I’m just about done with the bird photos from Norway and Finland now, though the odd Grosbeak may be thrown in on slow photography days through the next few months, so it seems a good time to post a few scenic shots to complete the picture.
First up, a view of Finland from the air. Even from thousands of metres above the ground, you can see the key elements of the landscape…
…namely blue skies, forest, snow, and frozen lakes. There’s not really much else there apart from that!
One of the most-photographed landmarks around Varanger is the beautifully positioned church at Nesseby, on a little peninsula jutting out into the western end of Varangerfjord. (In birding circles, it will also be forever associated with Graham Catley’s extraordinary encounter with a Soft-plumaged Petrel). Like just about everyone else who visits, I took a few pics:
The final one is surely an iconic image:
“Nesseby church, with man photographing extralimital miniature panther.”
Don’t ask me what this is all about – I have no idea.
Roadside birding was very much the order of the day around Varanger, since the snow was too deep elsewhere to walk any distance. This type of scene was roughly typical, and also serves to illustrate average main road conditions. Thanks to regular snow-ploughing, there was never more than an inch of snow to negotiate, but in most places the road surface was basically packed ice. With metal studded tyres and virtually no traffic anywhere, though, driving was pretty fuss-free.

• **APPLY WHAT YOU READ**:
A: List the key landscape elements of Finland that the travel text says can be seen from the air.
B: Write the next paragraph of the travel text about Norway and Finland, continuing after its final sentence.

Saved data entries:

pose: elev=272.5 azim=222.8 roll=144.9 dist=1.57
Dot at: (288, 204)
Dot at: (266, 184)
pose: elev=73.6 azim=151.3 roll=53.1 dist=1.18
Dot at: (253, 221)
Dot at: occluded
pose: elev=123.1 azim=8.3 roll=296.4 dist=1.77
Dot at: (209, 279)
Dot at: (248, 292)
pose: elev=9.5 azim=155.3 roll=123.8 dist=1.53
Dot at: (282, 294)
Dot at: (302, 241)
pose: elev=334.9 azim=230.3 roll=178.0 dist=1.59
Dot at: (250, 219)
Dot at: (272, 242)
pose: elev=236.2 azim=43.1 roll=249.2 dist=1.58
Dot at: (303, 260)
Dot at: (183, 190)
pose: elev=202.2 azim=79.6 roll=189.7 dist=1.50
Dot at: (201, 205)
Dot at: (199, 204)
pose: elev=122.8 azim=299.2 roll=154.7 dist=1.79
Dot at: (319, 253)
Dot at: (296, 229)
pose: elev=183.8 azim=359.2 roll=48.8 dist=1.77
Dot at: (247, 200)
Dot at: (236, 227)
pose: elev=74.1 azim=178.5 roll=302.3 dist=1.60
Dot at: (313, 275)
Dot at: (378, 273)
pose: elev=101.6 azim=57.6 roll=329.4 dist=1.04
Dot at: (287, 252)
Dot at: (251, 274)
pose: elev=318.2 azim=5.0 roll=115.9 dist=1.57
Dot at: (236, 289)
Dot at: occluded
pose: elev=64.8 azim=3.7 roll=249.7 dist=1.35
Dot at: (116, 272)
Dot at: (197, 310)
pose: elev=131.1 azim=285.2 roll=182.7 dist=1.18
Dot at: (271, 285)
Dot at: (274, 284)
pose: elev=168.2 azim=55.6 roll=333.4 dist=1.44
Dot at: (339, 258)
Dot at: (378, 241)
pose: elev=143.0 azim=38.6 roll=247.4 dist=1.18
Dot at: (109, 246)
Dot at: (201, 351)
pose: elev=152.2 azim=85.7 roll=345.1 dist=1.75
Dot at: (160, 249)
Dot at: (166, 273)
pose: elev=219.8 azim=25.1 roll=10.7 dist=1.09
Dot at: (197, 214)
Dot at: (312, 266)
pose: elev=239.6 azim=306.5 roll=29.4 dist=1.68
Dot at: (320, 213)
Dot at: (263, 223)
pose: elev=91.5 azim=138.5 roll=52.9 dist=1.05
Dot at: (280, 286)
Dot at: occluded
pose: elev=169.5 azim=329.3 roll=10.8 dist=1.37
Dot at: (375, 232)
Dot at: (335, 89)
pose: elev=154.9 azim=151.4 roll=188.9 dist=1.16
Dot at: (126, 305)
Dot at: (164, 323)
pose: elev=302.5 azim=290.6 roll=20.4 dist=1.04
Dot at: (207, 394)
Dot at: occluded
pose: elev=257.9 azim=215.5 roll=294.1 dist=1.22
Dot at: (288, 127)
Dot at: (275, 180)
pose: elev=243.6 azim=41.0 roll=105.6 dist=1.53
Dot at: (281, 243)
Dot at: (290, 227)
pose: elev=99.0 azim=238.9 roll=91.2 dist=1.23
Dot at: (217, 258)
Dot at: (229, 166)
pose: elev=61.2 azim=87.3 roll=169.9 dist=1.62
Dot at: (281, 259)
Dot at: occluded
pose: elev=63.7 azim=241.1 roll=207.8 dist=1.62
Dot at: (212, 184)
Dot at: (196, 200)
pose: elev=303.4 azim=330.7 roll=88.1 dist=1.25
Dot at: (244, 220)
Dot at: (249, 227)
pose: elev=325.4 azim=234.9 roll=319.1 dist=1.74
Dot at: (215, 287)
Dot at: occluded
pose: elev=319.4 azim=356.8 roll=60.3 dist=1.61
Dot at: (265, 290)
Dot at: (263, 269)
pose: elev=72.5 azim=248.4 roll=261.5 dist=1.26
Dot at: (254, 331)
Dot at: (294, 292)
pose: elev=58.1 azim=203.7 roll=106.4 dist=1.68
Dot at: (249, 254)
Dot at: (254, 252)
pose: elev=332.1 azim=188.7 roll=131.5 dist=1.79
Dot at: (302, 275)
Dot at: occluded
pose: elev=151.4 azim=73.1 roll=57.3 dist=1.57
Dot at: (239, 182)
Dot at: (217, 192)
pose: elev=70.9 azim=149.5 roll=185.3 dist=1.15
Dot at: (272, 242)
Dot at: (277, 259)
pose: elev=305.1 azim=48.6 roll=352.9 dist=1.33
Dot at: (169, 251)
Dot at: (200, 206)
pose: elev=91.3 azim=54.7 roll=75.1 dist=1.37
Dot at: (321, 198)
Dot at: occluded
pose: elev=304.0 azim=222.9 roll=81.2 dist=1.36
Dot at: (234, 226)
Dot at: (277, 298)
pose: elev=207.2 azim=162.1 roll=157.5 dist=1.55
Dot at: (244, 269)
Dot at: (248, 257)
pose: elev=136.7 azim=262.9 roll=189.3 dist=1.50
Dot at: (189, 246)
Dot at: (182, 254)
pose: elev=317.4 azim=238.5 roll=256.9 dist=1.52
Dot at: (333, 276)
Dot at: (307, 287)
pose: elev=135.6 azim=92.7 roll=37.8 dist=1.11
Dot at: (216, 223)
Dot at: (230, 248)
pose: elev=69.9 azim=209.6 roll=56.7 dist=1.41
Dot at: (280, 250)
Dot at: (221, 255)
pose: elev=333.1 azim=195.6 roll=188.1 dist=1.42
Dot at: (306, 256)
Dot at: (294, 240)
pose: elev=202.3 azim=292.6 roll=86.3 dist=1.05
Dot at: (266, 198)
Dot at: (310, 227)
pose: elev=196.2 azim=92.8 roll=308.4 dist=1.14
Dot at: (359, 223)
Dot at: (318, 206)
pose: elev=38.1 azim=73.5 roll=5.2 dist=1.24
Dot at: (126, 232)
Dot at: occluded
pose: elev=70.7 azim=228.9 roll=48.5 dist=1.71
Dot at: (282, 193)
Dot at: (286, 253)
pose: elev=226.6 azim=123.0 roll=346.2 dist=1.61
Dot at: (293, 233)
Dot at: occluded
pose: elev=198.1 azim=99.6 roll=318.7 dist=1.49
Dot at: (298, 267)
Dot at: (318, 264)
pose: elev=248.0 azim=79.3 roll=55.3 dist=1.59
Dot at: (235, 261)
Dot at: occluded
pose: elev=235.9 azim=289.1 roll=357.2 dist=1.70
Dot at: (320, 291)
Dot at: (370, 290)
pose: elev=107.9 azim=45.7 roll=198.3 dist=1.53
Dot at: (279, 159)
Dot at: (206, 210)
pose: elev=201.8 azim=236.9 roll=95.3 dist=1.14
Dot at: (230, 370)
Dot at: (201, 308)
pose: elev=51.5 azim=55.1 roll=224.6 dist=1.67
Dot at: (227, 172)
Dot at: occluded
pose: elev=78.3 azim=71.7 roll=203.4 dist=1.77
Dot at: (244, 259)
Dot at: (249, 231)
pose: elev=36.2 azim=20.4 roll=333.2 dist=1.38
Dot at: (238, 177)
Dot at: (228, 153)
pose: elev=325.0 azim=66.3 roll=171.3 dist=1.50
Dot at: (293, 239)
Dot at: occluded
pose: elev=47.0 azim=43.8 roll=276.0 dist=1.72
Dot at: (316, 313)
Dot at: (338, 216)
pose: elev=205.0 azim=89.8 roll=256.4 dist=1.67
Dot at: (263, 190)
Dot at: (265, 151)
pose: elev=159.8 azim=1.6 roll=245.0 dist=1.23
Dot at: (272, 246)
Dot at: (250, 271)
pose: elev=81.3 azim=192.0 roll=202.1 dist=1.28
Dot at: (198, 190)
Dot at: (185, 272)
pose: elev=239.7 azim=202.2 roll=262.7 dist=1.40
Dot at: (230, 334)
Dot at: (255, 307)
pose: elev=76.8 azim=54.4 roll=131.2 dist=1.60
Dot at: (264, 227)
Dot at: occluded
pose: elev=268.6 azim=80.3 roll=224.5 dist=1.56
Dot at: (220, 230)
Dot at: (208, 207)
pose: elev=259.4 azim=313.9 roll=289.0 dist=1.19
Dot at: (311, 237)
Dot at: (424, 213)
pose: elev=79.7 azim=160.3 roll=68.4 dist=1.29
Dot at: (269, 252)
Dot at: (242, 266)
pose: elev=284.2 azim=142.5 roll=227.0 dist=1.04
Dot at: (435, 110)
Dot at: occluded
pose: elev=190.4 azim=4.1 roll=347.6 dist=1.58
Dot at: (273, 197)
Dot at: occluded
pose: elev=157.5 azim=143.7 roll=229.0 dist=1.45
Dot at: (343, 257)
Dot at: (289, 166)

• **ANSWERS**:
A: Blue skies, forest, snow, and frozen lakes.

B:
The previous photo illustrates the landscape on the south side of Varanger, on the road to Kirkenes. Here, there’s much less visibility over the fjord, and the terrain is generally rockier and more rugged. We didn’t see a huge amount over here bird-wise, but the amazing sight of a White-tailed Eagle leisurely swimming (looked more like rowing, in fact) >50m to a rocky outcrop with a still struggling female King Eider in its talons made the journey worthwhile.
And finally, some shots of my part of London taken on our approach from Helsinki. First, the Lee Valley reservoirs, including KGV and the Girlingin the distance, then the nearly circular Banbury, and Mr Whiteman’s Walthamstow patch to the south:
… followed, as we flew south-east, by a small and apparently unremarkable green space, shown in the middle distance on this photos. What could it be?